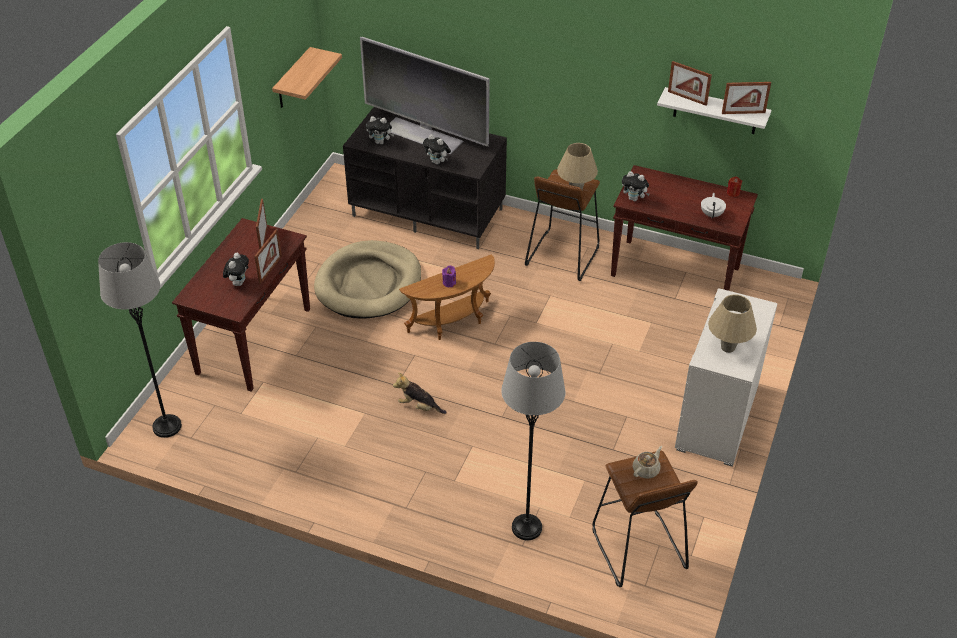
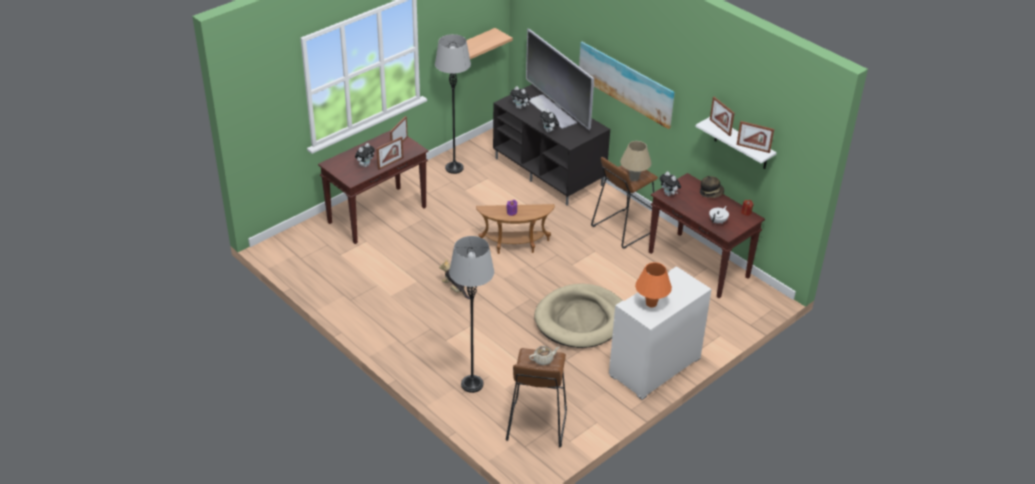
camera: 25 degrees right, 5 degrees down
(167, 426) = (291, 247): grey floor lamp -> grey floor lamp (454, 168)
(369, 284) = (476, 204): beige dog bed -> beige dog bed (580, 319)
(526, 74) = (626, 83): none -> picture
(678, 181) = (711, 193): none -> hat
(727, 347) = (651, 303): beige table lamp -> orange table lamp

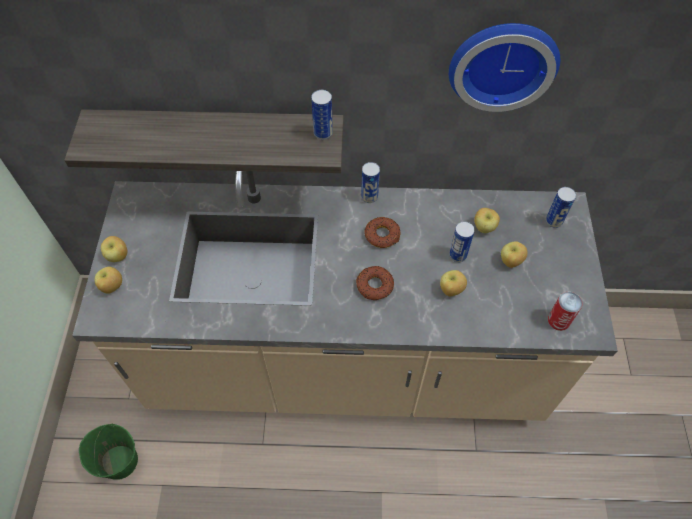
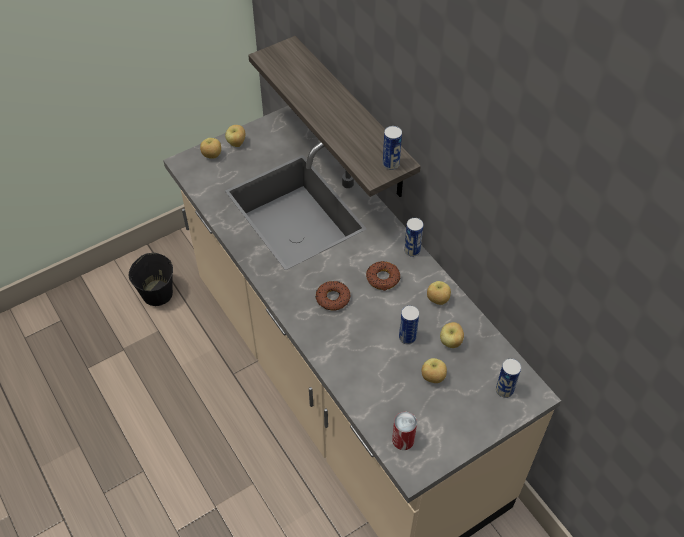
camera: 55 degrees right, 5 degrees down
(119, 461) = (157, 293): green bucket -> black bucket
(451, 290) = (369, 350): apple -> apple (437, 300)
(502, 61) = (516, 207): wall clock -> none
------------------------------------------------------------
◆ Problem ◆
Find the count of lines in the data above where the word "right" occurs, and write down only that count.

◆ Answer space ◆
2